For the past 12 years, Spears’ life and money have been controlled by her father and an attorney she did not choose, cutting off her autonomy to live and control her life as she sees fit. Spears is overdue to be unshackled from her conservatorship or at the very least, regain a semblance of control in her life, such as hiring her own lawyer.
A conservatorship is a legal guardianship where a judge-appointed person or organization, called the conservator, is entrusted with the care of another adult who cannot care for themselves or manage their own finances, according to the Judicial Branch of California website, where Spears’ conservatorship is filed. Spears’ finances, estate, career negotiations and approximately $59 million net worth have been managed between her father, Jamie, and an attorney, Andrew Wallet, according to a report from The Cut.

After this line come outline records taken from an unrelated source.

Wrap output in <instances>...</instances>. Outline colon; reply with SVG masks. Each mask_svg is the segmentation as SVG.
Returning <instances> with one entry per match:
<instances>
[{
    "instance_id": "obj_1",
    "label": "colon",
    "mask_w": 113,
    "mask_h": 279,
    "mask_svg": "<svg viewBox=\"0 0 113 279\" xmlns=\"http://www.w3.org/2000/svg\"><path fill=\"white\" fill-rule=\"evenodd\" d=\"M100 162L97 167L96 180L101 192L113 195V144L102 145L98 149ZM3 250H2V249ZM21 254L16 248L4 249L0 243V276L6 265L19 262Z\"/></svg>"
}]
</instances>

Why does Spears have a conservator? In 2007, Spears finalized her divorce from Kevin Federline, who claimed that she had been behaving erratically, according to The Cut. The highly-publicized incidents, including shaving her head, smashing the window of a photographer’s car and substance abuse, were allegedly caused by the constant media attention that followed the singer everywhere.

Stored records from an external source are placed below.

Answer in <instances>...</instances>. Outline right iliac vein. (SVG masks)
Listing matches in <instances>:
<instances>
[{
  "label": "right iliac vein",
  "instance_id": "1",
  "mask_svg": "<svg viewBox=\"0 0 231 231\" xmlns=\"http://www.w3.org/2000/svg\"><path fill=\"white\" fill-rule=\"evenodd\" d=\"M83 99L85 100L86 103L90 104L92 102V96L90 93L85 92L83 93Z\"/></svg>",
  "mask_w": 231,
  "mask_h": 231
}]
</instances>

After being involuntarily committed to a psychiatric hospital for the second time in 2008, Spears’ father and Wallet were granted temporary conservatorship, which later became permanent. In 2019, her father temporarily stepped down from his role for health reasons and appointed Spears’ care manager, Jodi Montgomery, as his replacement, according to a BBC report.

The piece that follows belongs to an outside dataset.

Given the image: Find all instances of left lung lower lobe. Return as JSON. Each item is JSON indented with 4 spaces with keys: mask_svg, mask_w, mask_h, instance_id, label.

On August 17, Spears filed a request to change the conservatorship substantially and to block her father from returning as her conservator or guardian, according to a report from The New York Times.
She filed an objection to a motion from her father, which would seal a recent filing in the case on September 3, according to a report from the Associated Press. Spears’ attorney argued that the public scrutiny is “a reasonable and even predictable result of James’ aggressive use of the sealing procedure over the years to minimize the amount of meaningful information made available to the public,” according to court documents posted to Twitter.
In addition to the objection, there’s an extensive list of the changes Spears and her court-appointed attorney seek to make to the conservatorship. The changes include opposing having her father as her conservator, appointing someone qualified to handle her estate and to have more control over her daily life and finances.
Prior to these recent case filings, Spears’ situation and feelings toward the conservatorship have changed dramatically over the years. A 2008 Rolling Stone recording overheard Spears saying she wanted her life back and in 2009, she allegedly hitched a ride with a paparazzo to an attorney’s office to fight the legal situation, according to a report from Vulture.
More recently, reports suggested the conservatorship wasn’t a “cage” anymore and Spears told her fans in 2019 to stand down from fighting the conservatorship.
Although the #FreeBritney movement went viral on Twitter and TikTok within the last two years, ever since the conservatorship was put into place in 2008, Spears’ fans have organized and shown up to court hearings to protest the conservatorship, according to Vulture.
Fans believe Spears has been sending coded messages through her social media accounts calling for help during the quarantine. A video of Spears wearing a yellow top went viral after a fan asked her to “wear a yellow shirt in your next video if you need help.” Other posts and a leaked letter from her former photographer have led fans to believe that she is secretly asking for help and that she was coerced into the conservatorship by her father.
Regardless of these allegations or possible secret messages, Spears changing the conservatorship’s structure is a massive step in the right direction to regaining some of her autonomy. From a career standpoint, after the conservatorship was put into place, Spears’s career was revamped with multiple albums, tours, hosting gigs and a Las Vegas residency that’s cemented her as one of the greatest pop singers and comeback stories of the 2000s and 2010s.
If Spears seeks total or partial autonomy from the conservatorship, it should be her choice about what that entails. She deserves to have whatever level of freedom she wishes and if she still agrees to the conservatorship, fans should respect her decision and understand that at the end of the day, it’s her life and her choice.